No, GEO complements SEO. Sistrix measured 58% of Google queries with AI Overview in France in April 2026, but 42% still resolve to classic results. An online store needs both: SEO for direct transactional queries, GEO for informational and comparative queries that shift to an AI answer. Core technical SEO (speed, indexing, internal linking) remains a prerequisite to GEO.
What does a Product schema overhaul cost on a 500-SKU Shopify catalog?

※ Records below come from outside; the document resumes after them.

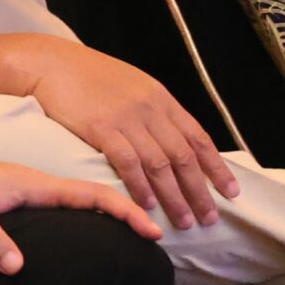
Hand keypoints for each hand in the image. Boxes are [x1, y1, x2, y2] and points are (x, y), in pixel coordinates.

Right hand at [0, 32, 236, 229]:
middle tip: (209, 218)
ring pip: (160, 164)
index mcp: (160, 98)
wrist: (53, 63)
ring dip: (174, 197)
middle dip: (200, 190)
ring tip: (184, 222)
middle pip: (183, 156)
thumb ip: (154, 112)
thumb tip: (173, 140)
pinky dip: (140, 187)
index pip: (198, 137)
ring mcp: (126, 118)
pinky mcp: (101, 128)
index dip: (216, 167)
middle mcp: (149, 108)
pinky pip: (127, 163)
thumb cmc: (91, 77)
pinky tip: (146, 206)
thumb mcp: (133, 87)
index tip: (230, 192)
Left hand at [0, 145, 161, 273]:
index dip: (123, 210)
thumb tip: (17, 267)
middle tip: (157, 240)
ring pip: (78, 206)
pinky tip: (87, 242)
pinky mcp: (17, 206)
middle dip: (126, 215)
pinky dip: (82, 225)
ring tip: (133, 243)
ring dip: (107, 220)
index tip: (151, 229)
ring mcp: (27, 195)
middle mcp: (36, 186)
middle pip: (92, 199)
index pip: (88, 194)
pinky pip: (60, 215)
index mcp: (32, 183)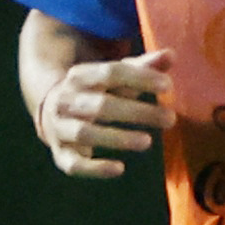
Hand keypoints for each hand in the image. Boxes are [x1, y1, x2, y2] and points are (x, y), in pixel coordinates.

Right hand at [34, 48, 169, 178]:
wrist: (53, 113)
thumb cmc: (95, 92)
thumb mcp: (115, 78)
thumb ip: (142, 68)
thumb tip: (171, 55)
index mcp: (80, 76)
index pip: (111, 72)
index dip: (140, 78)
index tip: (168, 86)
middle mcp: (66, 101)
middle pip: (101, 104)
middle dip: (137, 112)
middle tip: (170, 119)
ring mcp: (60, 128)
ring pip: (85, 133)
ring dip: (117, 138)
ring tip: (147, 141)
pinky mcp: (61, 154)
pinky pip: (73, 164)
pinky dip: (95, 168)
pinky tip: (119, 169)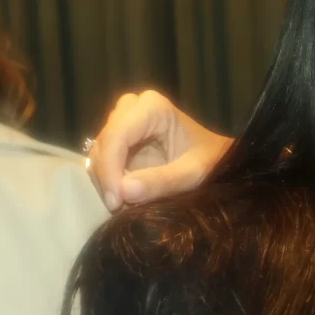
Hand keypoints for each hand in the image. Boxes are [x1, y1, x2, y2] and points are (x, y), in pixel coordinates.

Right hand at [87, 89, 234, 210]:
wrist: (216, 160)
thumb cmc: (212, 162)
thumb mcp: (193, 175)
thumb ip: (162, 182)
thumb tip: (124, 192)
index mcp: (152, 107)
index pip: (116, 135)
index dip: (110, 169)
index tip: (116, 201)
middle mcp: (132, 108)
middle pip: (104, 143)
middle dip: (107, 177)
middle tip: (118, 207)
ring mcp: (123, 122)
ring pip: (98, 153)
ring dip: (106, 182)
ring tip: (123, 206)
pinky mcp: (119, 140)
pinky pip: (102, 161)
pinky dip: (109, 181)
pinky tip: (122, 198)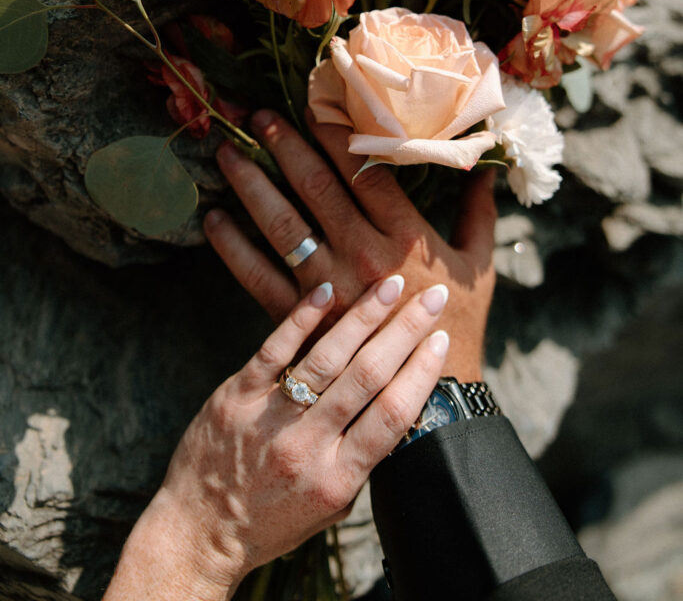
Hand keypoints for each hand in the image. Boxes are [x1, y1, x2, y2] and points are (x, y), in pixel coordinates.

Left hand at [103, 277, 449, 600]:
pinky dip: (302, 318)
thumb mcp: (330, 507)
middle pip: (367, 377)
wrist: (199, 532)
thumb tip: (400, 406)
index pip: (391, 416)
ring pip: (326, 358)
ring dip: (363, 316)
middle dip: (405, 331)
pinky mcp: (236, 397)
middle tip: (432, 297)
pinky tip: (327, 292)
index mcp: (337, 479)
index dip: (422, 372)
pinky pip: (274, 349)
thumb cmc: (273, 520)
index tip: (443, 339)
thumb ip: (362, 460)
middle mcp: (306, 447)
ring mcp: (269, 418)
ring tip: (390, 284)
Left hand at [205, 109, 496, 379]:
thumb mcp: (479, 265)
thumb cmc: (458, 325)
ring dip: (251, 184)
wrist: (434, 400)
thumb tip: (487, 165)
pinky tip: (213, 221)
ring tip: (227, 153)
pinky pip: (258, 277)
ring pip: (282, 223)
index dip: (335, 133)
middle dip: (284, 145)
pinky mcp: (303, 320)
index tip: (312, 104)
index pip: (364, 169)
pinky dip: (233, 248)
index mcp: (405, 236)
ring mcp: (329, 287)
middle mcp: (363, 253)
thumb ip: (479, 211)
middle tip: (257, 115)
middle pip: (316, 187)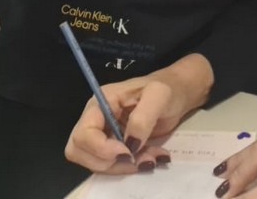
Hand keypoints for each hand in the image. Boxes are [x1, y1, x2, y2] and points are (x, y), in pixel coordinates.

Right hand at [65, 54, 213, 172]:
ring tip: (150, 158)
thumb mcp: (159, 95)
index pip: (83, 133)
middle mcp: (96, 120)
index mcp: (101, 102)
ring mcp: (103, 135)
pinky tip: (150, 158)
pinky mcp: (114, 148)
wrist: (177, 95)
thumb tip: (130, 145)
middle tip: (139, 159)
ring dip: (123, 167)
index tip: (128, 152)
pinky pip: (112, 166)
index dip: (101, 148)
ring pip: (96, 163)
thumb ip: (142, 118)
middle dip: (110, 162)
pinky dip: (130, 168)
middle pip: (80, 151)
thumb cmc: (167, 89)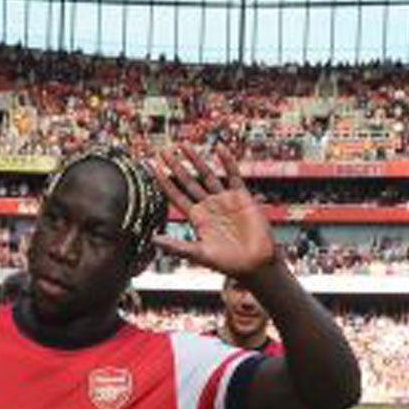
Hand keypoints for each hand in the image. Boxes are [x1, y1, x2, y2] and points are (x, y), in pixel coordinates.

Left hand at [150, 146, 278, 278]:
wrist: (254, 263)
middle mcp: (208, 207)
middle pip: (188, 181)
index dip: (165, 182)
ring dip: (196, 160)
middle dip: (176, 166)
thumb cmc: (227, 263)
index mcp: (196, 218)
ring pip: (207, 175)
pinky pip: (233, 175)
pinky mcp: (241, 197)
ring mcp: (224, 200)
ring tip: (184, 145)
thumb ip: (176, 246)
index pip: (176, 196)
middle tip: (164, 151)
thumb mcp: (199, 254)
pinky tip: (219, 148)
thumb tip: (153, 240)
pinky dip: (227, 161)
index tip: (153, 168)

On Shopify, the cost depends on theme and missing fields. Plan one to two weeks of Liquid development to expose gtin, mpn, shippingDetails and hasMerchantReturnPolicy in clean JSON-LD, plus a structured review app. Across 500 products, propagation is automatic via the template; the one-shot effort is what matters. A prior GEO audit pinpoints fields to add before scoping the dev.
Do I really need an llms.txt for e-commerce?

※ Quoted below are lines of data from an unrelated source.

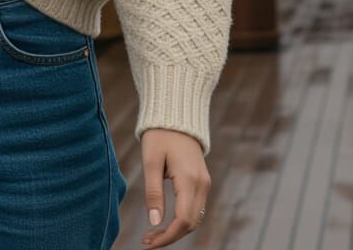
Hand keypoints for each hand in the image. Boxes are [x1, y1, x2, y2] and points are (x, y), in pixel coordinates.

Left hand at [140, 128, 210, 246]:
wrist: (176, 115)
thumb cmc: (159, 135)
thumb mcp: (150, 161)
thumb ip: (153, 192)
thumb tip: (155, 222)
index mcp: (189, 179)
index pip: (183, 220)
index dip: (167, 236)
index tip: (149, 243)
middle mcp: (202, 184)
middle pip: (191, 223)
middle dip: (170, 236)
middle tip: (147, 240)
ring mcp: (204, 183)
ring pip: (195, 218)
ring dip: (177, 230)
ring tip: (154, 234)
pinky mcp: (202, 181)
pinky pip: (196, 208)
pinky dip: (183, 220)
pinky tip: (166, 221)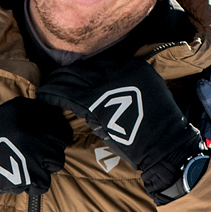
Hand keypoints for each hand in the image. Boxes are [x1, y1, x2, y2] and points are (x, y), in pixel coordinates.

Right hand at [0, 97, 72, 203]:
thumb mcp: (0, 114)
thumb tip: (50, 117)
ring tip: (26, 167)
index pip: (58, 121)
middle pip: (60, 143)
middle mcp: (32, 130)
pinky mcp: (29, 176)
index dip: (59, 132)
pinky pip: (44, 183)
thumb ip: (26, 114)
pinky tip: (20, 179)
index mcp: (24, 111)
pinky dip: (34, 185)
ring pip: (56, 163)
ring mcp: (33, 153)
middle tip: (36, 155)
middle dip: (51, 150)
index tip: (54, 138)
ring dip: (44, 167)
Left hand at [37, 57, 204, 202]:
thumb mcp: (147, 95)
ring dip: (55, 83)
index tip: (70, 75)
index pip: (99, 64)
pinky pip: (68, 95)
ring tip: (45, 88)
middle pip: (83, 68)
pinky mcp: (97, 104)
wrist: (165, 147)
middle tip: (51, 80)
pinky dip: (53, 95)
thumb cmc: (157, 128)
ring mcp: (108, 86)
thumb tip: (99, 88)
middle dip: (65, 75)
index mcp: (134, 67)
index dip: (81, 70)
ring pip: (72, 79)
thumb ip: (126, 86)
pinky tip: (44, 96)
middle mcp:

Yes, it's the lowest effort for the most immediate gain. A 30-line llms.txt pointing at the product sitemap, cornerstone categories, buying guides and policy pages helps AI bots understand the catalog hierarchy. It does not replace the XML sitemap, it complements it with an explicit signal for LLMs. Per the ScoreGeo methodology, bot accessibility weighs 12% of the total score.
Does ChatGPT actually cite products with purchase links?

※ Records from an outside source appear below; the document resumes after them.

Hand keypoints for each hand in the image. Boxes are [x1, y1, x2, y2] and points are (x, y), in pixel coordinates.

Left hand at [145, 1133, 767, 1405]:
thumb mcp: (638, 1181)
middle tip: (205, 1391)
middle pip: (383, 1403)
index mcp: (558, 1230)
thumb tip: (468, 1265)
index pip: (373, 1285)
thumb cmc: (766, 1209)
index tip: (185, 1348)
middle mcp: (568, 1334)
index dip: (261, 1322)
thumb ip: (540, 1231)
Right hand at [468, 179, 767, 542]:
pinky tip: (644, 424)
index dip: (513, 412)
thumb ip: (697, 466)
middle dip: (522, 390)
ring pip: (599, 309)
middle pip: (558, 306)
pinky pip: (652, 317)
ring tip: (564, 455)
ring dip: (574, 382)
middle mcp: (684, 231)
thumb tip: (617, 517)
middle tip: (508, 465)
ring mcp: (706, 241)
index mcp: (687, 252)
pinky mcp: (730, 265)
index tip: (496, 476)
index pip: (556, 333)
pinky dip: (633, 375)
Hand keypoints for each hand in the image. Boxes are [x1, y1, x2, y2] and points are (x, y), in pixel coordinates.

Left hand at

Yes, since the ChatGPT Shopping integration in late 2024, and Perplexity does the same via Perplexity Shopping. Semrush counted 150,000 ChatGPT citations in a single month and a growing share are product recommendations. The condition: a complete Product schema with offers, availability and price, accessible to the documented OpenAI bots (GPTBot, OAI-SearchBot, ChatGPT-User).
My site is on WooCommerce, where do I start?
Start by auditing the Product schema generated by Yoast SEO or Rank Math on 10 strategic pages. Identify missing fields (shippingDetails, hasMerchantReturnPolicy, gtin13). Add a PHP snippet in functions.php or a dedicated plugin to fill the gaps. Then rewrite the first paragraph of the top 20 traffic pages in answer-first mode. That's the best effort-to-impact ratio.
How do I know if GPTBot actually crawls my site?
Check the last 30 days of server logs filtering user-agents containing GPTBot, OAI-SearchBot, ClaudeBot, PerplexityBot or Google-Extended. A healthy e-commerce site receives hundreds of GPTBot hits per week. If zero, check robots.txt first, then Cloudflare or Akamai cache rules that sometimes block these user-agents by default without surfacing it in the dashboard.
Are Trustpilot or Google reviews enough for AI citation?
Not as-is. Trustpilot reviews loaded via JavaScript widget are not read by GPTBot. You either activate Trustpilot's server-side JSON-LD mode, or copy the best reviews into the Review schema of the product page on Shopify or WooCommerce. Google Business Profile reviews are indexed directly by Google AI Overview but not by ChatGPT.